Skeletal remains of these early migrants have already been discovered in the Ryukyu Islands. The oldest of these has been dated to 32,000 years ago. Kimura’s time frame of 10,000 years ago thus presents no problem in terms of people being present in the Ryukyu Islands.

The issue, however, is that monumental architecture is normally associated only with economies based on intensive agriculture. In Japan, slash and burn dry-field farming is now documented to be at least as old as the middle Jomon Period (ca 10,000 B.C.-ca 300 B.C.), about 6,000 years ago, and settled villages in southern Kyushu have been dated to over 9,000 years ago.

Still, this Jomon agriculture is thought to have been small-scale, and only supplemental to the mainstay hunting, fishing and gathering economy. It was only at the very latest stages of the Jomon Period and beginning of the Yayoi Period (ca 300 B.C.-ca A.D. 300), no more than 3,000 years ago, that intensive cultivation of rice in irrigated paddies was introduced to Japan.
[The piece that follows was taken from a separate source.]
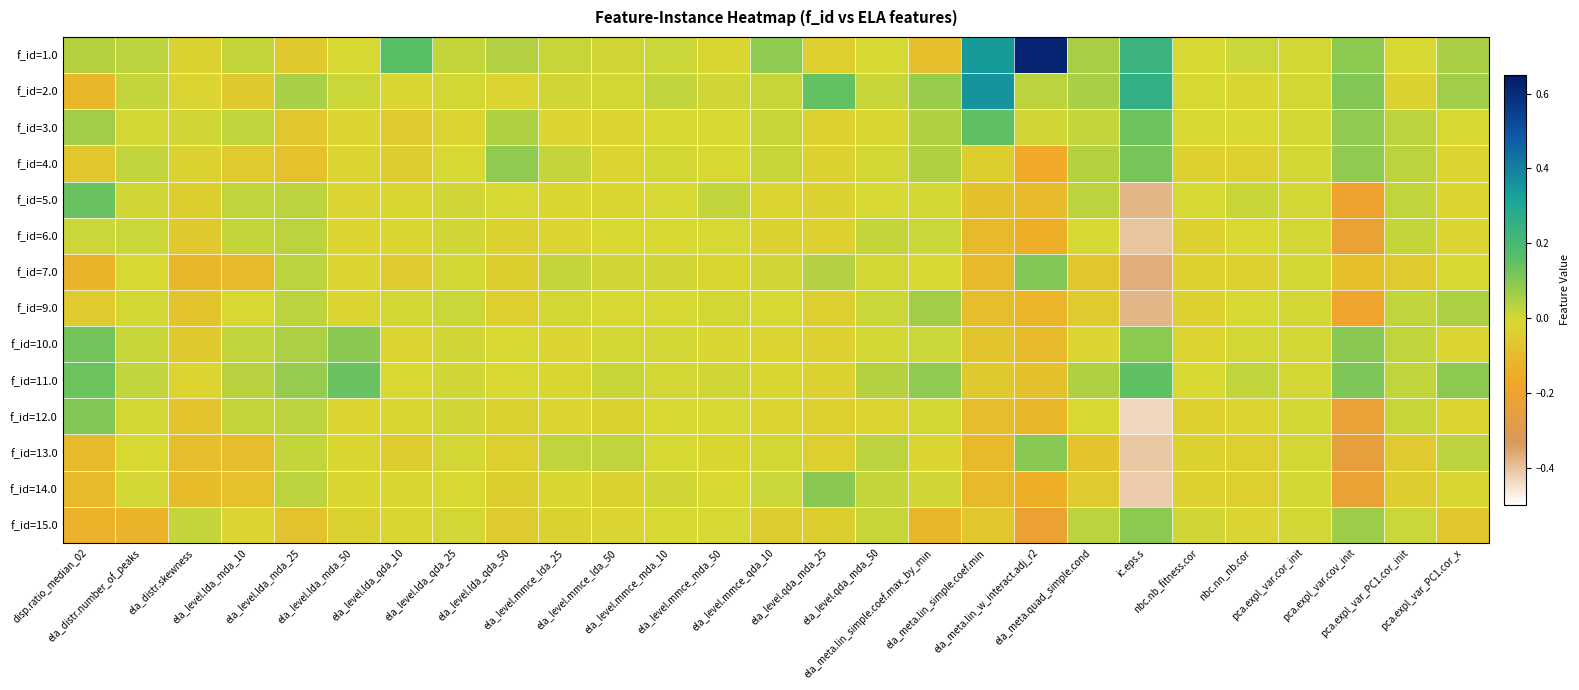

Rank the series at ela_distr.number_of_peaks from highest to lowest value.

f_id=1.0, f_id=4.0, f_id=11.0, f_id=2.0, f_id=10.0, f_id=6.0, f_id=5.0, f_id=14.0, f_id=3.0, f_id=12.0, f_id=9.0, f_id=13.0, f_id=7.0, f_id=15.0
Even so, many of the structures associated with the Yonaguni Monument–two immense monoliths standing on edge side by side; a road at the base swept clear of all debris; round holes that may have held wooden pillars; a nearby rock carved into what from some angles resembles a human face–are cited as proof of a human hand in the making. In addition, rocks in the vicinity of the monument have been incised with lines that resemble primitive pictorial writing, and some human-made stone tools have been recovered from the area.

Taken together, all this evidence seems overwhelmingly in favor of the ancient undersea palace theory. Graham Hancock, famous explorer and author of such bestsellers as Fingerprints of the Gods, is convinced that this is the case, and uses the Yonaguni Monument as a lynchpin of his arguments that a sophisticated civilization existed more than 10,000 years ago, but that its monuments and cities have been inundated by the rising seas.

Critics, however, point out that taken one at a time, each supposed proof remains circumstantial and subject to doubt or at least closer scrutiny. No absolute irrefutable evidence of human work, such as fitted stone blocks or a burial chamber within the structure, has been located to date.

The Yonaguni Monument is a breathtakingly beautiful undersea landscape, and Yonagunijima island is a great scuba and ecotourism destination. As to the origin of the monument, my only advice is to go and see it, then decide for yourself!